■ **Предложенный отрывок**:
((
Успех первых спектаклей опрокинул скептические прогнозы. На следующий год
театр благоустроили и довели количество мест в "зрительном зале" до 10 тысяч!
Вместо пяти спектаклей поставили сорок! Но когда порыв энтузиазма прошел
и возникшие технические трудности стали помехой, "зрительный зал" пришлось
ввести в прежние пределы.
Как летний оперный театр термы Каракаллы пользуются известностью не только
в Италии, но и за границей. В Риме есть агентство, которое принимает
предварительные заказы на театральные билеты и обеспечивает будущих зрителей
транспортом. В рекламном проспекте указывается, что заказы поступают даже из
Австралии.
В термах Каракаллы хорошо смотрятся постановочные оперы, такие, как,
например, "Аида". На одном из представлений оперы мне довелось побывать.
Впечатление спектакль производит необычное.
Еще до начала, когда бродишь по "фойе", среди полуразрушенных колонн
и сводов, невольно начинаешь входить в эпоху спектакля. Ощущение это становится
еще острее, когда занимаешь место в "зрительном зале". Темное небо усеяно
звездами. Серебристый свет луны, пробиваясь сквозь развалины, освещает край
сцены...
))
■ **Задание**: Верните дословно часть отрывка о летнем оперном театре в термах Каракаллы, начиная со слов «Как летний оперный» и заканчивая словами «спектакль производит необычное.». Записи взяты из другого источника.

■ **Записи**:
((
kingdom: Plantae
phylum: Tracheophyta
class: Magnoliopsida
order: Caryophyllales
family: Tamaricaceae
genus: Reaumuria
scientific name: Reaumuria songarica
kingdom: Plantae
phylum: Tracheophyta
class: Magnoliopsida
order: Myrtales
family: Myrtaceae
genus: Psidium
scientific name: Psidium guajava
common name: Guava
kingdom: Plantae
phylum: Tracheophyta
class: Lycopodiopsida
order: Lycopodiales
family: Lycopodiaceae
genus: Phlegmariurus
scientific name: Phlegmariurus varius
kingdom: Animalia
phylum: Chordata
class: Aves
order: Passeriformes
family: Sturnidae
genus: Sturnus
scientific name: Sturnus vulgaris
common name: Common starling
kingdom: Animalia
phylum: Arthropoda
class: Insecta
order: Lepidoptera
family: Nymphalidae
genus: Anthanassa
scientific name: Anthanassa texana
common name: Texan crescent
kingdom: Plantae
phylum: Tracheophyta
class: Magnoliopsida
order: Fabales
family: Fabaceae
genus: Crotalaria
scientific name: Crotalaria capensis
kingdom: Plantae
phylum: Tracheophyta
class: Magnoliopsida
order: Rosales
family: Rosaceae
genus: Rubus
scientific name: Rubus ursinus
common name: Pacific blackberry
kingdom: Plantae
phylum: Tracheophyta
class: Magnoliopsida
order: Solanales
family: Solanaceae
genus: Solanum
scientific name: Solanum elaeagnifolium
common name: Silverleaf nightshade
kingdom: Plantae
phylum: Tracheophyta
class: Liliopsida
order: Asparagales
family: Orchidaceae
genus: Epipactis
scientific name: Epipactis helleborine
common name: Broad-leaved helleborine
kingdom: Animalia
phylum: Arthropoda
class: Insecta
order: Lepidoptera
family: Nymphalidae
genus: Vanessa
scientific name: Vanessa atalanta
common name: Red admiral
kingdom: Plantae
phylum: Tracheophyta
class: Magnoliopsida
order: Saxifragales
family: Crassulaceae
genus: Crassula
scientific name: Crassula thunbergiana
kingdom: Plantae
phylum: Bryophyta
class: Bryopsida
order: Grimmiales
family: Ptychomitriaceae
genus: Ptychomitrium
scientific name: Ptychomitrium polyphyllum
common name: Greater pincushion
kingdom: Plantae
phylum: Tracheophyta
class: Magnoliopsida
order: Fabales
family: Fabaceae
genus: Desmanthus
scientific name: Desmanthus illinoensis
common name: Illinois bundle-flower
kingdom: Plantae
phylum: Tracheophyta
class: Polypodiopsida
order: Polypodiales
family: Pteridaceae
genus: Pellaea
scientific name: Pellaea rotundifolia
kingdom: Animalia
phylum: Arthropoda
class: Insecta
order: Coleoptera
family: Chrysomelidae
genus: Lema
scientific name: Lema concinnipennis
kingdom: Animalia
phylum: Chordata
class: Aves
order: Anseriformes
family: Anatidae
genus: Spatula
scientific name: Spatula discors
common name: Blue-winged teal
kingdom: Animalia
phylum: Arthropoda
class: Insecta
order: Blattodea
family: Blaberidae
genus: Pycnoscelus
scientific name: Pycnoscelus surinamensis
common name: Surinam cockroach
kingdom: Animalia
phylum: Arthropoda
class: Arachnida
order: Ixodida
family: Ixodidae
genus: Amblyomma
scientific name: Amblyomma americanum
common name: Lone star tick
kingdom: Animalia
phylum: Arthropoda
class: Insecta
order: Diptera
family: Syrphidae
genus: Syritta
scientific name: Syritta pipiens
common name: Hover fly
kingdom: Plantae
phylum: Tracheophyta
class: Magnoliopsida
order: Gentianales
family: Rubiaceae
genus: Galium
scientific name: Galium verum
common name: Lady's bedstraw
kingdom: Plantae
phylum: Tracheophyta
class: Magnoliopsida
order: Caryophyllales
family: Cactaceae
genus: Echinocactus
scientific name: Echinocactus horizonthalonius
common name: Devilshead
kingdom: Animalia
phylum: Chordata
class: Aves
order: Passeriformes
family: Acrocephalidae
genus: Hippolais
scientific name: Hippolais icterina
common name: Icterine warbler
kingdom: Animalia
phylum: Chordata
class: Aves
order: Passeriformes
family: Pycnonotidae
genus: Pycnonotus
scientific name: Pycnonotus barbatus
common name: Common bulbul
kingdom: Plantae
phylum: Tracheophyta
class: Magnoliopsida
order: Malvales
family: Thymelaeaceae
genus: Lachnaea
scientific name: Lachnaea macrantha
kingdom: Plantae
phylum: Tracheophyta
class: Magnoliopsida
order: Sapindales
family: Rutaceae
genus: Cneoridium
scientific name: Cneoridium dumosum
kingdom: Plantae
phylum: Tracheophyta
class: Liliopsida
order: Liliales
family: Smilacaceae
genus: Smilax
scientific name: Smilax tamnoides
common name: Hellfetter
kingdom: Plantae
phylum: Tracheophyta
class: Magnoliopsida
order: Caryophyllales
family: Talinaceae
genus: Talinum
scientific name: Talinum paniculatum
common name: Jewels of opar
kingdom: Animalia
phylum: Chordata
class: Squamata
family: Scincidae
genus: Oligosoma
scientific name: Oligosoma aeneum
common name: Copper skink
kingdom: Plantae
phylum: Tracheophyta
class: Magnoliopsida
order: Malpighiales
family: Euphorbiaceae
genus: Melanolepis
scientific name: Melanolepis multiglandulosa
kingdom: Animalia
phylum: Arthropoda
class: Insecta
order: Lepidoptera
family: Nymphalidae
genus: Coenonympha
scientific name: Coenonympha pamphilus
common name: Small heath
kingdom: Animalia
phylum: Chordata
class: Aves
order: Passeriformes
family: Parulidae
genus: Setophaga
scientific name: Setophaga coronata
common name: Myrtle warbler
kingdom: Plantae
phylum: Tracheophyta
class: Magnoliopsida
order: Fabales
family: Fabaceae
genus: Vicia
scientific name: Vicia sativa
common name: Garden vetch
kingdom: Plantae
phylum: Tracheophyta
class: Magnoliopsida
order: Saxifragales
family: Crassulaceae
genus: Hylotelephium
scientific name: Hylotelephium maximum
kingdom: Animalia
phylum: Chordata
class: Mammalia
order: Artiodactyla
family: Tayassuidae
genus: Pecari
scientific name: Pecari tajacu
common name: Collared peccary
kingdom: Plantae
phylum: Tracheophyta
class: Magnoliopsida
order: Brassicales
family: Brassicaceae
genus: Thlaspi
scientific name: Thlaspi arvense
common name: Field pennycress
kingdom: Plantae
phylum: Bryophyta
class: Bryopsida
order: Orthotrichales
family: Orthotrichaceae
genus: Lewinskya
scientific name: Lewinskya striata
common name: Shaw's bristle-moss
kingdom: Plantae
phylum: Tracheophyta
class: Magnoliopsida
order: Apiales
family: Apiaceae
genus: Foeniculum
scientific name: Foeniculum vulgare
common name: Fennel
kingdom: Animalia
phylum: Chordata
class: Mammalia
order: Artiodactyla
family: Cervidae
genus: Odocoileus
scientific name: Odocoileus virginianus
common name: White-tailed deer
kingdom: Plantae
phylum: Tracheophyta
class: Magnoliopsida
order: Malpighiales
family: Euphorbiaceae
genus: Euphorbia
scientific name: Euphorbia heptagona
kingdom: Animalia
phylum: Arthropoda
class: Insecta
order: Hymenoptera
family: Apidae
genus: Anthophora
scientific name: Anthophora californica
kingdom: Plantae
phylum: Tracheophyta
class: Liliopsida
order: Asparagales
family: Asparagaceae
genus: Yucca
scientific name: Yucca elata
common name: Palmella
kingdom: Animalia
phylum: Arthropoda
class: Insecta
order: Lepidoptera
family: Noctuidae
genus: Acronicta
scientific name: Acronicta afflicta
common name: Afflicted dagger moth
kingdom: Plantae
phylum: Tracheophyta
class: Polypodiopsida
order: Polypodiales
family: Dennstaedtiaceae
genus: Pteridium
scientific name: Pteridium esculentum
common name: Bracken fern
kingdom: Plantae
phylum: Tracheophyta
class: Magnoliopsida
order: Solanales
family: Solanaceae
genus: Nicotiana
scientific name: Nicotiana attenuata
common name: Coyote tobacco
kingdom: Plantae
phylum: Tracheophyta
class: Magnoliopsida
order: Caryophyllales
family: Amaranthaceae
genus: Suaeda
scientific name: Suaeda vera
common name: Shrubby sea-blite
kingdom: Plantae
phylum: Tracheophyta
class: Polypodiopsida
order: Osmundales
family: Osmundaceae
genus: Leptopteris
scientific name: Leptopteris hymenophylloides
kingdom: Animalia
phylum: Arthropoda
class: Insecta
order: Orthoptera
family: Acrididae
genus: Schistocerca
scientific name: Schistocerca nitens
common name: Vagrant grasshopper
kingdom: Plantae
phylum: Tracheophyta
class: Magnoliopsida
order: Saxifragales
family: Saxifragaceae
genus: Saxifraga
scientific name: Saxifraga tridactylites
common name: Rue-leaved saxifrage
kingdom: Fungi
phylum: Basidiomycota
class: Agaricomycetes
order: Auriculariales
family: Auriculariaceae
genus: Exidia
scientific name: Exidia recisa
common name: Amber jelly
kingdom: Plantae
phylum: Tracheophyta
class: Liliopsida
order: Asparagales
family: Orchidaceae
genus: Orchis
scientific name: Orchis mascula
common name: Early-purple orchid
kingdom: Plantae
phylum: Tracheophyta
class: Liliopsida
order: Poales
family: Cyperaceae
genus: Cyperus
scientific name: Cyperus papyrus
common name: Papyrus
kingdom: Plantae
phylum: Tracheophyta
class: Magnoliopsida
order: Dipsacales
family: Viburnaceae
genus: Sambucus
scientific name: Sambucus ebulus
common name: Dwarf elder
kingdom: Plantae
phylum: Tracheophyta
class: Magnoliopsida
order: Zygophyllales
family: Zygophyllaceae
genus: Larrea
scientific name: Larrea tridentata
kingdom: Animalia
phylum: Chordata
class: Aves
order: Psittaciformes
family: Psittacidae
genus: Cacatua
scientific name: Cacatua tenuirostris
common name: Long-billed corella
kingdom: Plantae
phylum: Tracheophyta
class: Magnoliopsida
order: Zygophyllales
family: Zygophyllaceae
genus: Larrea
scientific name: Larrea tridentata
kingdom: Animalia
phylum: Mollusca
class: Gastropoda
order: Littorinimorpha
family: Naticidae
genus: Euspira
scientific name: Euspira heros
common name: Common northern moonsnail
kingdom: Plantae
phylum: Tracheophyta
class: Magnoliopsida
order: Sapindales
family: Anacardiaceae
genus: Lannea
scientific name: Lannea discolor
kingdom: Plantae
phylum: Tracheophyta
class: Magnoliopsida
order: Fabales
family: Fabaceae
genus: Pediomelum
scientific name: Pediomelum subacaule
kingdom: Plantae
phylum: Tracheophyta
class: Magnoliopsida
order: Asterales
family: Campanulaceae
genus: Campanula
))
■ **Выполненное задание**:
Как летний оперный театр термы Каракаллы пользуются известностью не только
в Италии, но и за границей. В Риме есть агентство, которое принимает
предварительные заказы на театральные билеты и обеспечивает будущих зрителей
транспортом. В рекламном проспекте указывается, что заказы поступают даже из
Австралии.
В термах Каракаллы хорошо смотрятся постановочные оперы, такие, как,
например, "Аида". На одном из представлений оперы мне довелось побывать.
Впечатление спектакль производит необычное.